## EXERCISE DIRECTIONS
Set down every line of text in the records below, word for word and in the same order. Leave out the pictures.

Saved data entries
*** Begin section ***

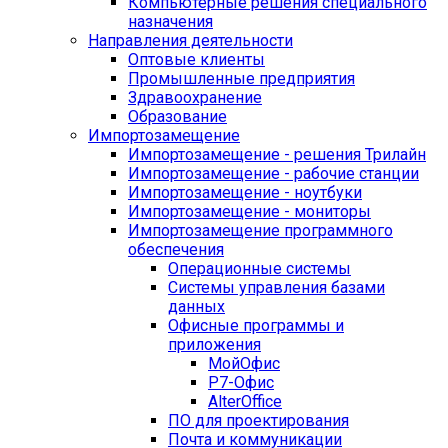
Компьютерные решения специального
назначения
Направления деятельности
Оптовые клиенты
Промышленные предприятия
Здравоохранение
Образование
Импортозамещение
Импортозамещение - решения Трилайн
Импортозамещение - рабочие станции
Импортозамещение - ноутбуки
Импортозамещение - мониторы
Импортозамещение программного
обеспечения
Операционные системы
Системы управления базами
данных
Офисные программы и
приложения
МойОфис
Р7-Офис
AlterOffice
ПО для проектирования
Почта и коммуникации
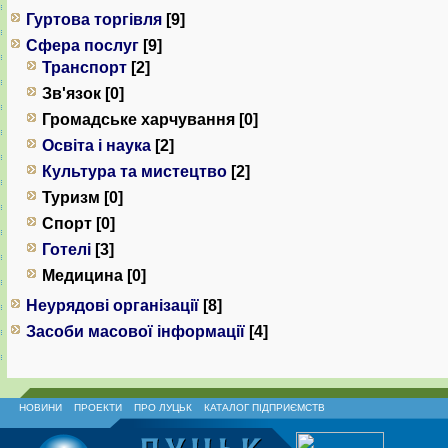
Гуртова торгівля
[9]
Сфера послуг
[9]
Транспорт
[2]
Зв'язок [0]
Громадське харчування [0]
Освіта і наука
[2]
Культура та мистецтво
[2]
Туризм [0]
Спорт [0]
Готелі
[3]
Медицина [0]
Неурядові організації
[8]
Засоби масової інформації
[4]
НОВИНИ
ПРОЕКТИ
ПРО ЛУЦЬК
КАТАЛОГ ПІДПРИЄМСТВ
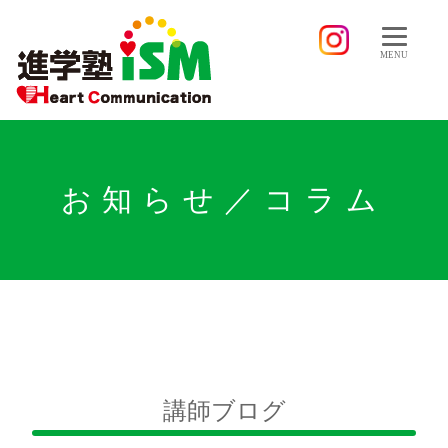
MENU
お知らせ／コラム
講師ブログ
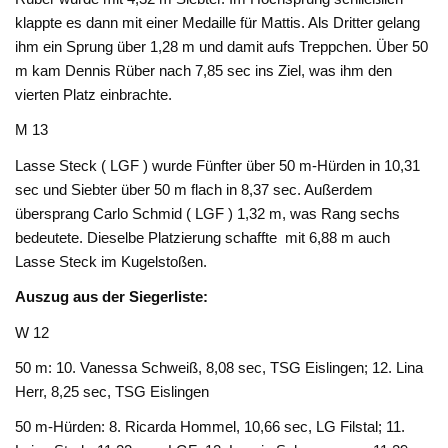
klappte es dann mit einer Medaille für Mattis. Als Dritter gelang
ihm ein Sprung über 1,28 m und damit aufs Treppchen. Über 50
m kam Dennis Rüber nach 7,85 sec ins Ziel, was ihm den
vierten Platz einbrachte.
M 13
Lasse Steck ( LGF ) wurde Fünfter über 50 m-Hürden in 10,31
sec und Siebter über 50 m flach in 8,37 sec. Außerdem
übersprang Carlo Schmid ( LGF ) 1,32 m, was Rang sechs
bedeutete. Dieselbe Platzierung schaffte mit 6,88 m auch
Lasse Steck im Kugelstoßen.
Auszug aus der Siegerliste:
W 12
50 m: 10. Vanessa Schweiß, 8,08 sec, TSG Eislingen; 12. Lina
Herr, 8,25 sec, TSG Eislingen
50 m-Hürden: 8. Ricarda Hommel, 10,66 sec, LG Filstal; 11.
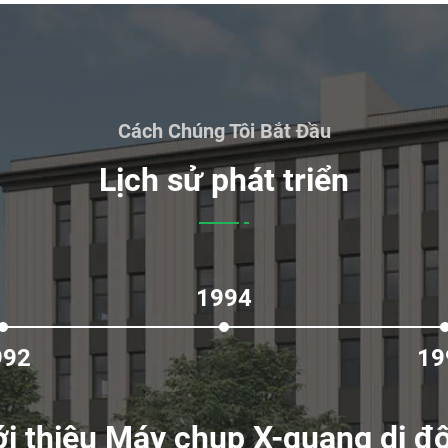
 “Mở rộng bằng tình yêu
 sâu sắc trong việc xây
Cách Chúng Tôi Bắt Đầu
Lịch sử phát triển
iên cứu khoa học và kỹ
h điện tử, công nghệ
 đội ngũ R&D của chúng
h mẽ đối với đổi mới
1994
ác với các giáo sư từ
ông nghệ thiết bị y tế
992
19
ội ngũ bán hàng trẻ
ởi một đội quản lý
ới thiệu Máy chụp X-quang di đ
hau đảm bảo Bojin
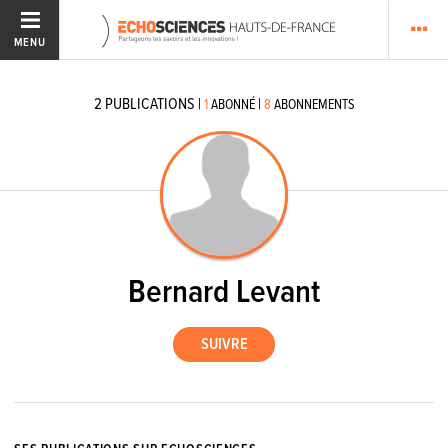
MENU
2
PUBLICATIONS
|
|
1
ABONNÉ
8
ABONNEMENTS
Bernard Levant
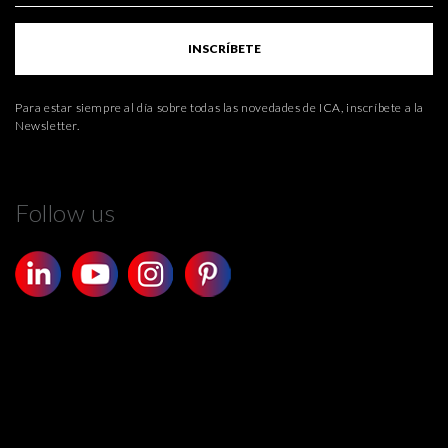
INSCRÍBETE
Para estar siempre al día sobre todas las novedades de ICA, inscríbete a la
Newsletter.
Follow us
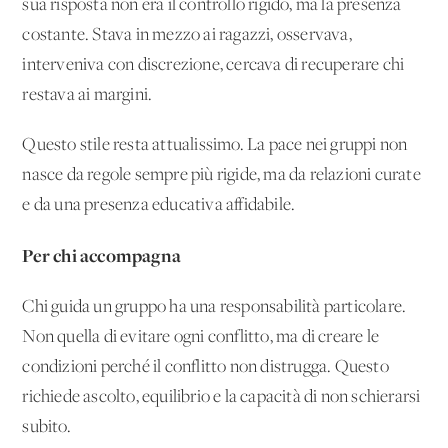
sua risposta non era il controllo rigido, ma la presenza
costante. Stava in mezzo ai ragazzi, osservava,
interveniva con discrezione, cercava di recuperare chi
restava ai margini.
Questo stile resta attualissimo. La pace nei gruppi non
nasce da regole sempre più rigide, ma da relazioni curate
e da una presenza educativa affidabile.
Per chi accompagna
Chi guida un gruppo ha una responsabilità particolare.
Non quella di evitare ogni conflitto, ma di creare le
condizioni perché il conflitto non distrugga. Questo
richiede ascolto, equilibrio e la capacità di non schierarsi
subito.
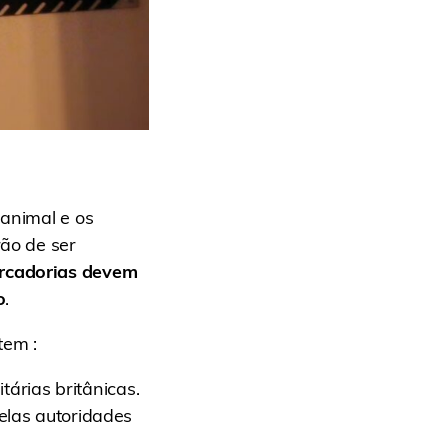
 animal e os
rão de ser
rcadorias devem
o
.
tem :
tárias britânicas.
elas autoridades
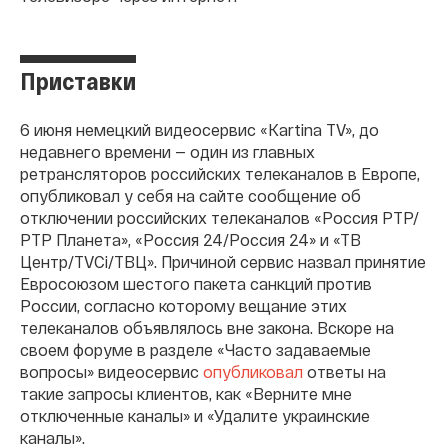
Приставки
6 июня немецкий видеосервис «Kartina TV», до
недавнего времени — один из главных
ретрансляторов российских телеканалов в Европе,
опубликовал у себя на сайте сообщение об
отключении российских телеканалов «Россия РТР/
РТР Планета», «Россия 24/Россия 24» и «ТВ
Центр/TVCi/ТВЦ». Причиной сервис назвал принятие
Евросоюзом шестого пакета санкций против
России, согласно которому вещание этих
телеканалов объявлялось вне закона. Вскоре на
своем форуме в разделе «Часто задаваемые
вопросы» видеосервис
опубликовал
ответы на
такие запросы клиентов, как «Верните мне
отключенные каналы» и «Удалите украинские
каналы».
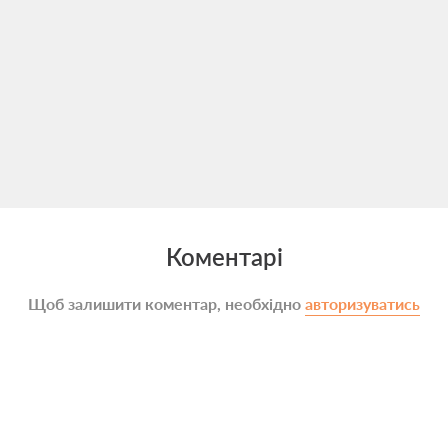
Коментарі
Щоб залишити коментар, необхідно
авторизуватись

*** End section ***

## ANSWER TO THE PROBLEM
Компьютерные решения специального
назначения
Направления деятельности
Оптовые клиенты
Промышленные предприятия
Здравоохранение
Образование
Импортозамещение
Импортозамещение - решения Трилайн
Импортозамещение - рабочие станции
Импортозамещение - ноутбуки
Импортозамещение - мониторы
Импортозамещение программного
обеспечения
Операционные системы
Системы управления базами
данных
Офисные программы и
приложения
МойОфис
Р7-Офис
AlterOffice
ПО для проектирования
Почта и коммуникации
Гуртова торгівля
[9]
Сфера послуг
[9]
Транспорт
[2]
Зв'язок [0]
Громадське харчування [0]
Освіта і наука
[2]
Культура та мистецтво
[2]
Туризм [0]
Спорт [0]
Готелі
[3]
Медицина [0]
Неурядові організації
[8]
Засоби масової інформації
[4]
НОВИНИ
ПРОЕКТИ
ПРО ЛУЦЬК
КАТАЛОГ ПІДПРИЄМСТВ
MENU
お知らせ／コラム
講師ブログ
klappte es dann mit einer Medaille für Mattis. Als Dritter gelang
ihm ein Sprung über 1,28 m und damit aufs Treppchen. Über 50
m kam Dennis Rüber nach 7,85 sec ins Ziel, was ihm den
vierten Platz einbrachte.
M 13
Lasse Steck ( LGF ) wurde Fünfter über 50 m-Hürden in 10,31
sec und Siebter über 50 m flach in 8,37 sec. Außerdem
übersprang Carlo Schmid ( LGF ) 1,32 m, was Rang sechs
bedeutete. Dieselbe Platzierung schaffte mit 6,88 m auch
Lasse Steck im Kugelstoßen.
Auszug aus der Siegerliste:
W 12
50 m: 10. Vanessa Schweiß, 8,08 sec, TSG Eislingen; 12. Lina
Herr, 8,25 sec, TSG Eislingen
50 m-Hürden: 8. Ricarda Hommel, 10,66 sec, LG Filstal; 11.
 “Mở rộng bằng tình yêu
 sâu sắc trong việc xây
Cách Chúng Tôi Bắt Đầu
Lịch sử phát triển
iên cứu khoa học và kỹ
h điện tử, công nghệ
 đội ngũ R&D của chúng
h mẽ đối với đổi mới
1994
ác với các giáo sư từ
ông nghệ thiết bị y tế
992
19
ội ngũ bán hàng trẻ
ởi một đội quản lý
ới thiệu Máy chụp X-quang di đ
hau đảm bảo Bojin
MENU
2
PUBLICATIONS
|
|
1
ABONNÉ
8
ABONNEMENTS
Bernard Levant
INSCRÍBETE
Para estar siempre al día sobre todas las novedades de ICA, inscríbete a la
Newsletter.
Follow us
sua risposta non era il controllo rigido, ma la presenza
costante. Stava in mezzo ai ragazzi, osservava,
interveniva con discrezione, cercava di recuperare chi
restava ai margini.
Questo stile resta attualissimo. La pace nei gruppi non
nasce da regole sempre più rigide, ma da relazioni curate
e da una presenza educativa affidabile.
Per chi accompagna
Chi guida un gruppo ha una responsabilità particolare.
Non quella di evitare ogni conflitto, ma di creare le
condizioni perché il conflitto non distrugga. Questo
richiede ascolto, equilibrio e la capacità di non schierarsi
subito.
 animal e os
rão de ser
rcadorias devem
o
.
tem :
tárias britânicas.
elas autoridades
Приставки
6 июня немецкий видеосервис «Kartina TV», до
недавнего времени — один из главных
ретрансляторов российских телеканалов в Европе,
опубликовал у себя на сайте сообщение об
отключении российских телеканалов «Россия РТР/
РТР Планета», «Россия 24/Россия 24» и «ТВ
Центр/TVCi/ТВЦ». Причиной сервис назвал принятие
Евросоюзом шестого пакета санкций против
России, согласно которому вещание этих
телеканалов объявлялось вне закона. Вскоре на
своем форуме в разделе «Часто задаваемые
вопросы» видеосервис
опубликовал
ответы на
такие запросы клиентов, как «Верните мне
отключенные каналы» и «Удалите украинские
каналы».
Коментарі
Щоб залишити коментар, необхідно
авторизуватись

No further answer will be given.